Umutlu anlarımızda zamanın iyi gelecek bir ilaç olduğu söylenir. Umutlarımızı kaybetmeye görelim, zamana karşı kızgınlaşırız, elimizdekileri, yakınımızdakileri götürdüğü için ona asla dinmeyecek bir öfkeyle bakarız. Oysa zaman aynı zamandır. Kimse için boyun eğmez, bükülmez, satılmaz. Anlaşmaya varılamaz onunla, anlaşabileceğimiz tek şey algılarımızdır.

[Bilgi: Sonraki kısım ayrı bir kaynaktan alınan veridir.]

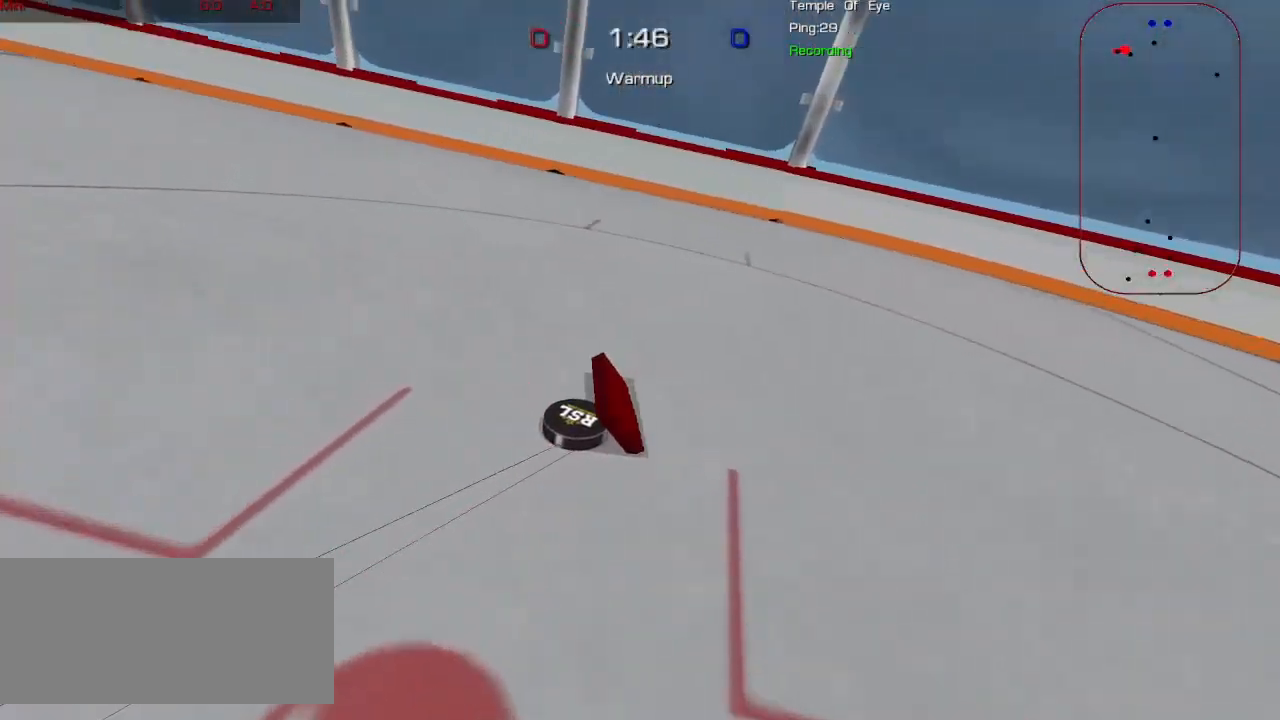
{"keys": ["a", "w"], "mouse": [], "events": []}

Zaman da, her şey gibi algılanmayı bekler. Algılarımıza göre şekillendiği gibi, onun dışında varlığı bizim tarafımızdan bilinemez. İlk nefesimizde üzerimize çöktü zaman, bizi sarıp sarmalayarak avucuna aldı. Başımızı ilk okşayan oydu, bir yandan son nefesimizde kanımızdan çekilip artık bizi yapayalnız bırakacağı anı düşlüyordu. Bundan sonra olacak her şeyi algılamamızı tembihledi, hazır zaman varken. Oysa zaman hep var, ışığını gördüğümüz en uzak yıldızın ışığı bize 14 milyar yıl önce yola çıktı; ne bankacılar, ne politikacılar, ne küresel ısınma varken, dünyanın, hatta güneş sisteminin yerinde tozlar uçuşurken… Yaşamadığımız onca zamana yakınıyor muyuz? Böyle bir zaman olduğunu bilebilir miydik ki? Tıpkı bunun gibi öldükten sonra zamanın akıp geçtiğini bilecek, ölümsüz olmadığımıza ağlayacak mıyız? Demeye çalıştığım zaman, benim için, senin için, yalnızca algılarımızın hükmünde gerçekten var. Algılarımızdan başkasını bilemiyorsak kendi zaman sınırlarımız bizim için sonsuzluktur. Bu sonsuzluğu doğru değerlendirmeli, ne de olsa elimizde olup olabilecek tek gerçek şey budur. Hayattan öncesine, sonrasına kanmamalı; şimdi elimizde olanları sahiplenmeliyiz.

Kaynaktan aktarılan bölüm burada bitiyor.